PÊCHE ET AQUACULTURE
Mieux gérer les ressources au niveau régional et continental

 

La capitale gabonaise accueille depuis le 29 mai l’atelier de lancement de la Plateforme des acteurs non-étatiques du secteur pêche et aquaculture d’Afrique (Prapac). C’est une occasion pour les opérateurs économiques concernés de chercher les voies et moyens de mieux gérer les ressources halieutiques.

L’importance du secteur de la pêche et de l’aquaculture n’est plus à démontrer au Gabon, comme sur l’ensemble du continent africain. C’est un secteur qui génère des revenus aux populations et aux Etats et qui, dans le même temps, contribue à une amélioration de la sécurité alimentaire dans de nombreux pays. Car le poisson reste la principale source de protéine pour près de 200 millions de personnes en Afrique.

« La pêche et l’aquaculture sont pour des centaines de millions de personnes à travers le monde, une ressource de première importance. Qu’il s’agisse de l’alimentation, de la nutrition, des revenus ou des moyens d’existence », a expliqué le représentant de l’Organisation des Nations Unies pour l’alimentation et l’agriculture (FAO) lors de l’ouverture des travaux.

D’après la ministre gabonaise de la Pêche et de la mer, Clémence Loupdy, « ce secteur est également source d’emplois et, d’un point de vue purement économique, il contribue significativement à la création de richesses de nombreux pays d’Afrique ».
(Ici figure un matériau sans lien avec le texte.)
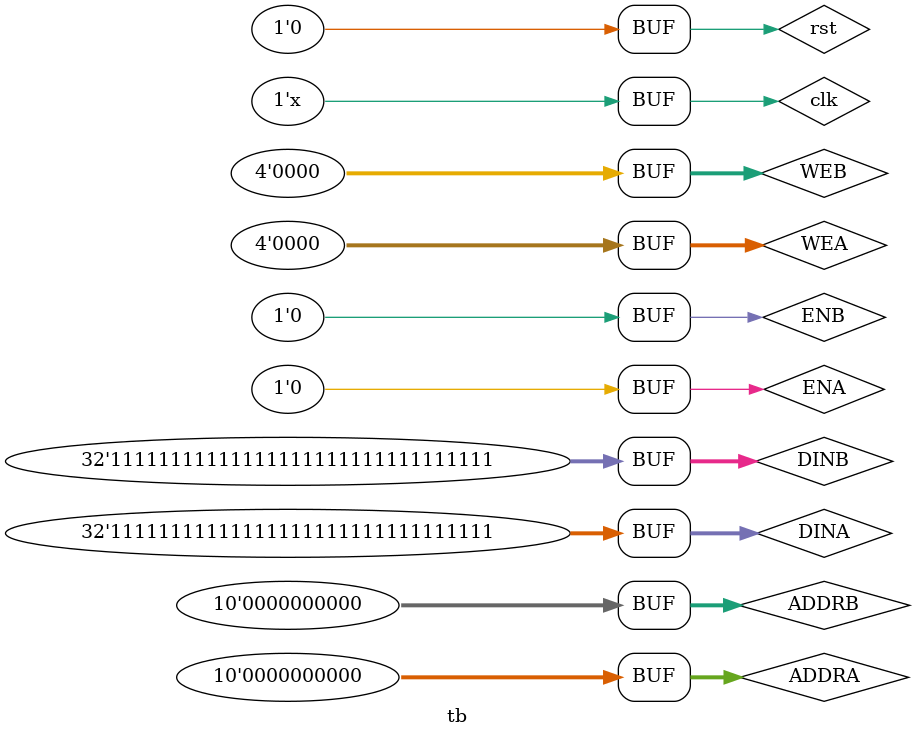
<source format=v>
module tb();
    reg clk;
    reg rst;
    //Inputs
    reg [9:0] ADDRA;
    reg [31:0] DINA;
    reg ENA;
    reg [3:0] WEA;
    reg [9:0] ADDRB;
    reg [31:0] DINB;
    reg ENB;
    reg [3:0] WEB;
    //outputs
    wire [31:0] DOA;
    wire [31:0] DOB;
    
    BRAM bram(
    /*PortA*/
    .addra(ADDRA),
    .clka(clk),
    .dina(DINA),
    .douta(DOA),
    .ena(ENA),
    .rsta(rst),
    .wea(WEA),
    /*PortB*/
    .addrb(ADDRB),
    .clkb(clk),
    .dinb(DINB),
    .doutb(DOB),
    .enb(ENB),
    .rstb(rst),
    .web(WEB)
    );
    
    initial begin
    //Initailize
    clk=1'b0; rst=1'b0; ENA=1'b0; ENB=1'b0; WEA=4'b0; WEB=4'b0;
    ADDRA=10'b0; ADDRB=10'b0; DINA=32'b0; DINB=32'b0;
    #10
    rst = 1'b1;
    #10
    
    //Test READ 
    rst = 1'b0;
    ADDRA=10'd0; ADDRB=10'd4;
    #100
    ADDRA=10'd28; ADDRB=10'd64;
    #100
    
    //Test WRITE
    ENA=1'b1; ENB=1'b1;
    ADDRA=10'd0; ADDRB=10'd0;
    DINA=32'hffffffff; DINB=32'hffffffff;
    #100
    ENA=1'b0; ENB=1'b0;
    
    end
    
     always #5 clk = ~clk ;
     
endmodule


</source>
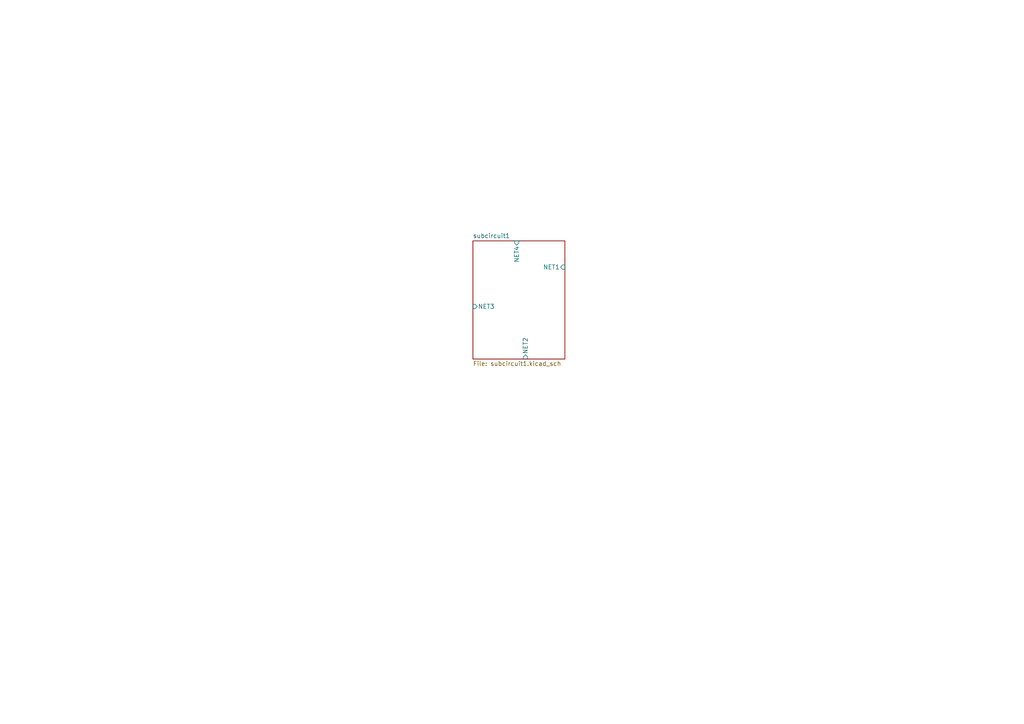
<source format=kicad_sch>
(kicad_sch
	(version 20250114)
	(generator "eeschema")
	(generator_version "9.0")
	(uuid "bfabd21f-2733-4953-b034-506cb9fdf9ab")
	(paper "A4")
	(lib_symbols)
	(sheet
		(at 137.16 69.85)
		(size 26.67 34.29)
		(exclude_from_sim no)
		(in_bom yes)
		(on_board yes)
		(dnp no)
		(fields_autoplaced yes)
		(stroke
			(width 0.1524)
			(type solid)
		)
		(fill
			(color 0 0 0 0.0000)
		)
		(uuid "0c5266be-4fa5-460f-9a2f-0ee59ba7fd90")
		(property "Sheetname" "subcircuit1"
			(at 137.16 69.1384 0)
			(effects
				(font
					(size 1.27 1.27)
				)
				(justify left bottom)
			)
		)
		(property "Sheetfile" "subcircuit1.kicad_sch"
			(at 137.16 104.7246 0)
			(effects
				(font
					(size 1.27 1.27)
				)
				(justify left top)
			)
		)
		(pin "NET1" input
			(at 163.83 77.47 0)
			(uuid "adb66f51-2859-4ace-9abe-5e0b55f948be")
			(effects
				(font
					(size 1.27 1.27)
				)
				(justify right)
			)
		)
		(pin "NET2" input
			(at 152.4 104.14 270)
			(uuid "0c836392-4429-40d9-91c2-d87405912244")
			(effects
				(font
					(size 1.27 1.27)
				)
				(justify left)
			)
		)
		(pin "NET3" input
			(at 137.16 88.9 180)
			(uuid "c166d84a-1fa1-4e90-92b4-f8b6a553b2ad")
			(effects
				(font
					(size 1.27 1.27)
				)
				(justify left)
			)
		)
		(pin "NET4" input
			(at 149.86 69.85 90)
			(uuid "fe1dfbfa-ad4a-4fc0-96a5-37056490ac1e")
			(effects
				(font
					(size 1.27 1.27)
				)
				(justify right)
			)
		)
		(instances
			(project "single_hierarchical_sheet"
				(path "/bfabd21f-2733-4953-b034-506cb9fdf9ab"
					(page "2")
				)
			)
		)
	)
	(sheet_instances
		(path "/"
			(page "1")
		)
	)
	(embedded_fonts no)
)

</source>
Des délégués issus de la Communauté économique des Etats de l’Afrique centrale (CEEAC) et de la Commission régionale des pêches du Golfe de Guinée (Corep) participent à cette rencontre de Libreville en vue de la mise en place de la Prapac.

L’adoption des textes juridiques concernant la plateforme est attendue lors de l’atelier ainsi que la finalisation de la feuille de route pour l’opérationnalisation de la Prapac. A l’issue de l’atelier, le bureau exécutif de la plateforme devra être également mis en place.

Un représentant du Nouveau partenariat pour le développement de l’Afrique (Nepad), en la personne de Bernice Mclean, participe à la rencontre de Libreville, et a encouragé les participants à assurer une meilleure gouvernance du secteur halieutique.